Vrksasana, or the Tree Pose, is yet another well-known, simple yoga pose that originates with the mountain pose shown in Post 1. To do the tree pose, bend one of your knees, then use your hand to bring your foot into your upper inner thigh.
If possible, press the heel of your lifted foot into the inner groin of your standing leg and keep your toes pointed towards the floor. Check to see that the center of your pelvis is aligned directly over your standing foot. Press the entirety of your weight into the foot still planted firmly on the ground, and lift your arms into the sky until they are parallel to each other and perpendicular to the ground. Lengthen out your body (don’t hunch; keep a good posture and look straight forward at a fixed, unmoving point in the room, optimally about four to five feet away to maintain perfect balance).
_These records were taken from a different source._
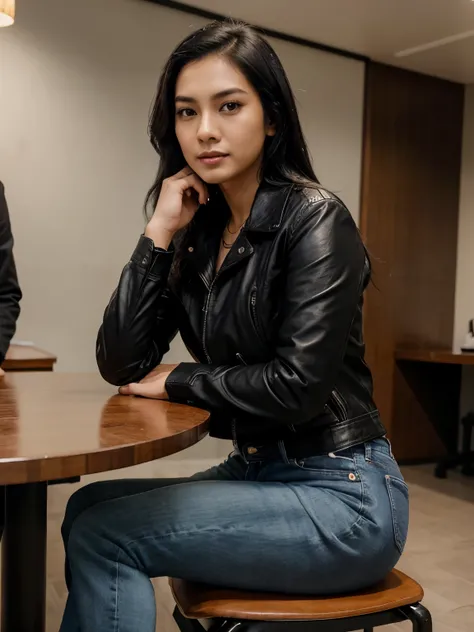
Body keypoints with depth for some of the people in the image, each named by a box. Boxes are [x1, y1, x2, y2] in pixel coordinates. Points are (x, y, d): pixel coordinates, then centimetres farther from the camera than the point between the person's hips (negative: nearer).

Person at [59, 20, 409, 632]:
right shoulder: (196, 234, 5)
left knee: (101, 534, -14)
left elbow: (299, 386, -22)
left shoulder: (315, 219, -14)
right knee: (86, 507, -1)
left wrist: (179, 380, -8)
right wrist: (159, 231, -7)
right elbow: (120, 365, -2)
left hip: (343, 493, -6)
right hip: (254, 471, 7)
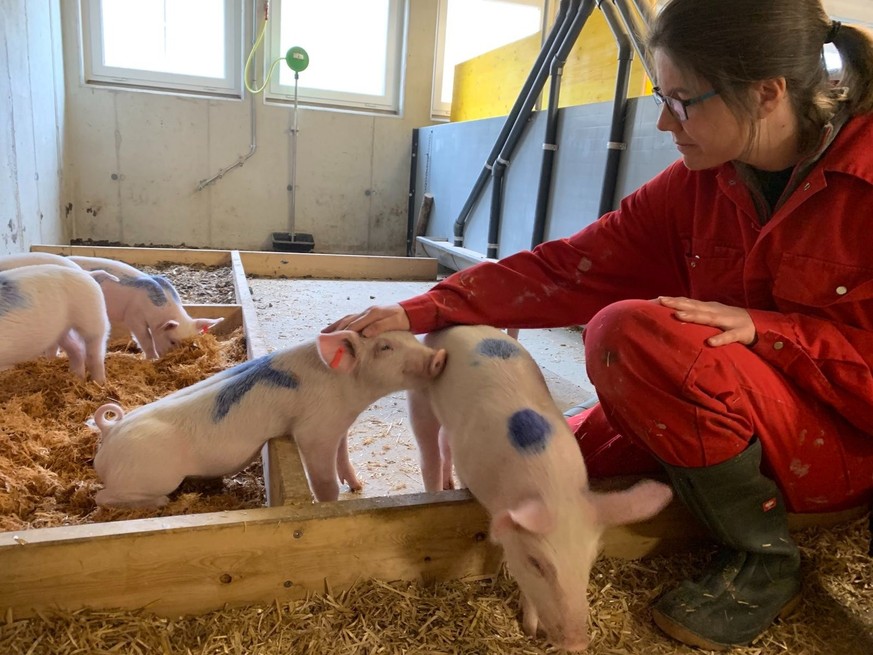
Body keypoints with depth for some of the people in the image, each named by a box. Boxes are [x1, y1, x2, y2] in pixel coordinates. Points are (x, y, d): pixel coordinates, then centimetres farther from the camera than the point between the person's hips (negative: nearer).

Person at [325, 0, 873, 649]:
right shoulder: (699, 181, -6)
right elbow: (567, 268, -12)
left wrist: (763, 327, -29)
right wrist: (423, 311, -19)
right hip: (736, 419, 5)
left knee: (633, 335, -31)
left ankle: (765, 560, -11)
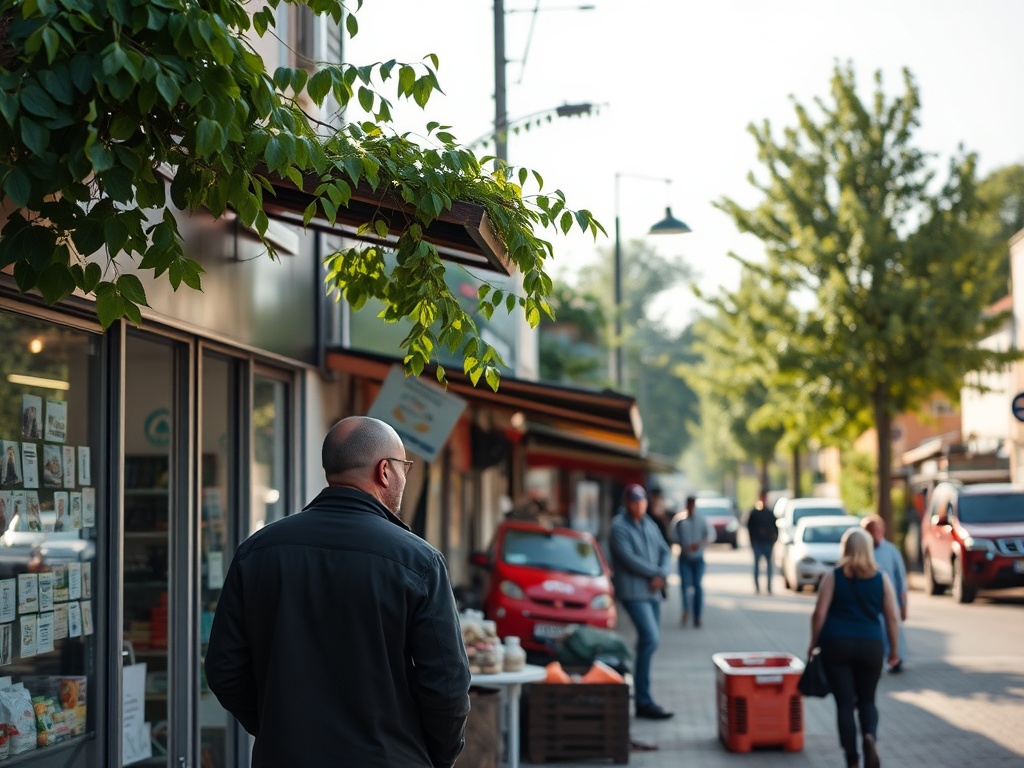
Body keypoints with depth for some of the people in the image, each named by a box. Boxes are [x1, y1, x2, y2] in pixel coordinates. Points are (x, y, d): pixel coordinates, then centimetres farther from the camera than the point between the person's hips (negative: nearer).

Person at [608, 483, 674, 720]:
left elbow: (665, 552, 13)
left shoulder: (650, 525, 15)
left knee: (649, 640, 12)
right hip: (633, 591, -8)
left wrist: (662, 575, -7)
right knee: (650, 639, -18)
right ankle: (643, 702, -20)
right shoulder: (619, 527, -8)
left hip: (652, 592, 8)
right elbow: (629, 559, -17)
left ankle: (639, 689, 28)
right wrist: (657, 573, -10)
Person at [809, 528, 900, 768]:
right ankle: (870, 737, -14)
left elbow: (819, 613, -6)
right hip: (870, 646, 1)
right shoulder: (881, 579, 4)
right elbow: (892, 618, 3)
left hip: (836, 644, -1)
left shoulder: (833, 577, 0)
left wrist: (814, 643, 5)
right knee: (867, 701, 16)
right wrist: (894, 648, 13)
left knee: (844, 703, 4)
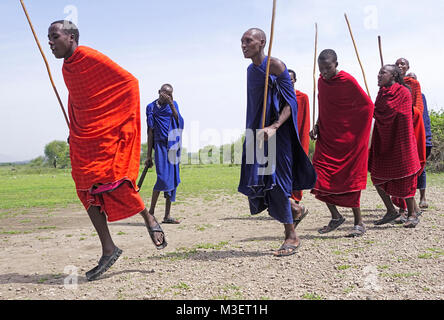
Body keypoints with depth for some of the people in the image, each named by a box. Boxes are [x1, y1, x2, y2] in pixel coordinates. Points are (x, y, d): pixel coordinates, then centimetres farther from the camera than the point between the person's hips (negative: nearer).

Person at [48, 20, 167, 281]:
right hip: (83, 138, 8)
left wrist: (126, 122, -14)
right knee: (88, 190, 2)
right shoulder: (67, 68, 13)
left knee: (113, 183, -15)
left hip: (108, 133, -8)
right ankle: (108, 250, 8)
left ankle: (149, 219, 13)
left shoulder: (92, 58, -11)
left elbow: (129, 81, -12)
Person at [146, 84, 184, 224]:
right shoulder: (152, 108, 4)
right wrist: (149, 155, -1)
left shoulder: (173, 105, 10)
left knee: (173, 179, 3)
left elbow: (178, 122, -8)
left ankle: (167, 215, 10)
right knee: (163, 177, -17)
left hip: (173, 147, 4)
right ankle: (151, 212, -6)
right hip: (160, 145, -4)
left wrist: (171, 104, -18)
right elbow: (150, 132, 3)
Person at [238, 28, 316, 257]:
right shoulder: (250, 70, 14)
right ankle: (294, 209, 29)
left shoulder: (275, 65, -10)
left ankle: (291, 236, 4)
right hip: (256, 132, 7)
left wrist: (274, 127, -28)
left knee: (275, 180, -8)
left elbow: (291, 102, -15)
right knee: (256, 182, 5)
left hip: (276, 134, -7)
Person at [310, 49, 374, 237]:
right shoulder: (321, 81, 8)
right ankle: (335, 217, 15)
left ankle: (359, 223, 11)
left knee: (349, 180, -2)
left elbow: (367, 105, -7)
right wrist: (317, 126, 7)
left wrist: (354, 130, -8)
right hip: (326, 137, 6)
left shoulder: (348, 81, -12)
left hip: (347, 139, -6)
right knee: (319, 178, -3)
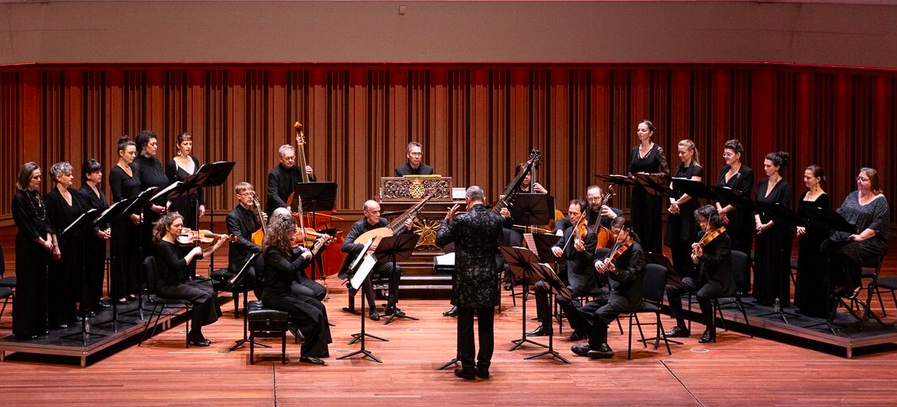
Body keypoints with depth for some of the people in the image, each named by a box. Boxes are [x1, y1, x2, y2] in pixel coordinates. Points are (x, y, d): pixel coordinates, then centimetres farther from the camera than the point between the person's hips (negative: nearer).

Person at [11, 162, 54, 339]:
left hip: (41, 246, 8)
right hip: (27, 247, -8)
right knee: (27, 286, -2)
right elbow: (25, 226, -15)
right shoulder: (19, 198, -11)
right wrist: (42, 241, -13)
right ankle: (25, 329, 4)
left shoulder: (37, 197, 12)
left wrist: (49, 238, -4)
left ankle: (39, 325, 19)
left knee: (40, 285, 11)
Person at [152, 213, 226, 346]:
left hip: (181, 283, 8)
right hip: (167, 287, -8)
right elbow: (177, 265, -25)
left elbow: (200, 255, 12)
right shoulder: (163, 245, -14)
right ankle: (194, 335, -8)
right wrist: (193, 252, -17)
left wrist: (218, 244, 5)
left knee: (210, 292, -9)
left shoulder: (179, 243, 10)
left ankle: (195, 334, -3)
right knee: (203, 296, -22)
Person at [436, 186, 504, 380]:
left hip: (466, 278, -4)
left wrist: (447, 220, 7)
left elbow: (440, 240, -4)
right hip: (489, 279, 4)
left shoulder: (462, 220, -14)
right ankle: (483, 367, 13)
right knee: (486, 325, 10)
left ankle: (468, 368, 5)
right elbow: (498, 247, 10)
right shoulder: (496, 219, 0)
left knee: (465, 325, 4)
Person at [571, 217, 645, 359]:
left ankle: (594, 346, -4)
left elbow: (630, 276, -21)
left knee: (600, 314, -26)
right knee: (586, 310, -3)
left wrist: (613, 269, -35)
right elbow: (606, 260, 20)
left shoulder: (635, 250, -12)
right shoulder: (618, 246, 12)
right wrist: (598, 262, -4)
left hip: (630, 296, -9)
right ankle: (602, 346, -1)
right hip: (615, 292, 9)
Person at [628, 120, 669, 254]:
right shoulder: (635, 150, 10)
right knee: (637, 227, 6)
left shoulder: (657, 151, -5)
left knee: (651, 227, -1)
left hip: (652, 194, -5)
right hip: (637, 193, 5)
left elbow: (666, 173, -8)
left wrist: (648, 175, -18)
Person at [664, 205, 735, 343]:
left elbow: (717, 260, -23)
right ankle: (681, 327, 0)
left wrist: (701, 255, -40)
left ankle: (710, 330, -15)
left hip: (719, 280, -8)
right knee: (671, 287, -9)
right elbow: (696, 256, 18)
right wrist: (694, 257, -6)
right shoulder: (701, 235, 9)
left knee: (701, 294, -37)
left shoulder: (723, 238, -12)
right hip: (701, 277, 8)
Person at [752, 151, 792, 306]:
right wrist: (758, 221, -9)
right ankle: (762, 296, 18)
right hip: (762, 231, 6)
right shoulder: (762, 183, 9)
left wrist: (767, 225, -16)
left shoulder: (784, 187, -10)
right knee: (761, 262, 10)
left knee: (776, 264, -1)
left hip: (777, 231, -6)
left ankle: (778, 297, 6)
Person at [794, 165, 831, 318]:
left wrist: (807, 227, -23)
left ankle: (819, 309, 4)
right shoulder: (804, 196, 12)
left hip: (818, 240, -7)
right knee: (803, 272, 11)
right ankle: (805, 306, 20)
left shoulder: (823, 198, -10)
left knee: (817, 273, -3)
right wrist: (798, 227, -7)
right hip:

Try to stay for 30 seconds to a minute, then step back into the mountain pose and repeat with your legs reversed. This is a very, very important step, since if you only do one side of your body, over time, that side will become weaker than that other. It is crucial to exercise both sides of your body equally so that your body is well-balanced and comfortable. If this pose is too difficult for you, an easier variation is to lift your foot to your shin, or below your knee, rather than to your upper thigh, or to use a nearby wall to keep your balance. The benefits of this pose are that it helps improve your ability to concentrate as well as your ability to balance.
It strengthens the arches of your feet, which are often battered and sore after a long day, and also strengthens your hips. The tree pose also stretches your shoulders, groin, and inner thighs, targeting areas that other poses are unable to. Strangely enough, it also calms your central nervous system and increases your body awareness. Again, if you have trouble balancing (because we all know that it isn’t as easy to balance on one foot as it may look), put a finger on the wall or, instead of lifting up your leg, simply turn your foot so that your toes are still touching the mat, while your heel is pressed against the ankle of the foot planted firmly on the ground. Rolling up loose pants may also help if your foot keeps sliding down your standing, or firmly planted, leg. Some words of warning: if you have high blood pressure, don’t raise your arms over your head. Instead, keep them by your side.
Also, if you find yourself with a headache on a particular day, skip this pose. Do not try any balancing poses if you feel light headed or disoriented, as you may fall over. Other conditions that may prevent you from attempting balancing poses are late term pregnancy and obesity or even insomnia. Know your limits, and while you should push yourself to be better, don’t do anything risky or overly strenuous. TIP – Keep Your Personal Space When doing yoga poses, you may find yourself wobbling or even falling over onto other people’s mats, especially with how crowded popular yoga classes can get. Keep your personal space! As you go through your different yoga poses, be aware of your surroundings. While you’ll still occasionally hit someone else on accident or be hit, don’t worry. This is normal. However, you can drastically reduce the occasions this occurs by restricting your movements to your mat. Think of your yoga mat as an island, a personal island. Anywhere outside the island is ocean, and you don’t want to fall into the ocean. Believe me, it’s not a pretty sight, especially if one person topples over and starts a domino effect. While it’s good to step outside your comfort zone and get your moves going, depending on the situation, be thoughtful.
Some days, when it’s more crowded, use the island mindset. When you’re in the privacy of your own home, feel free to do whatever you wish to do. To rephrase: there’s a time and a place for everything, even in yoga. Respect others and be respected. If you find someone else keeps intruding on your personal space, don’t be afraid to let them know. Yoga is a personal, reflective time, and you deserve to have your own space to think and to do poses. If they continue to bother you, tell the instructor. If you don’t wish to create a scene, rather than accusing the offending person, ask if you can switch a space because you can’t focus where you are. In such scenarios, be confident, honest, and unwavering, especially if you’ve paid for your classes. If you don’t wish to risk these scenarios (which shouldn’t usually happen; don’t worry!), you can always learn at home using online videos or DVDs. On the flip side, if someone else tells you that you’re intruding on their personal space, don’t be offended! Smile, apologize, and go back to your yoga poses. Be at peace with yourself and your surroundings. You are not there to create a ruckus or fire back insults; you’re there to let your mind and body be free and to distress.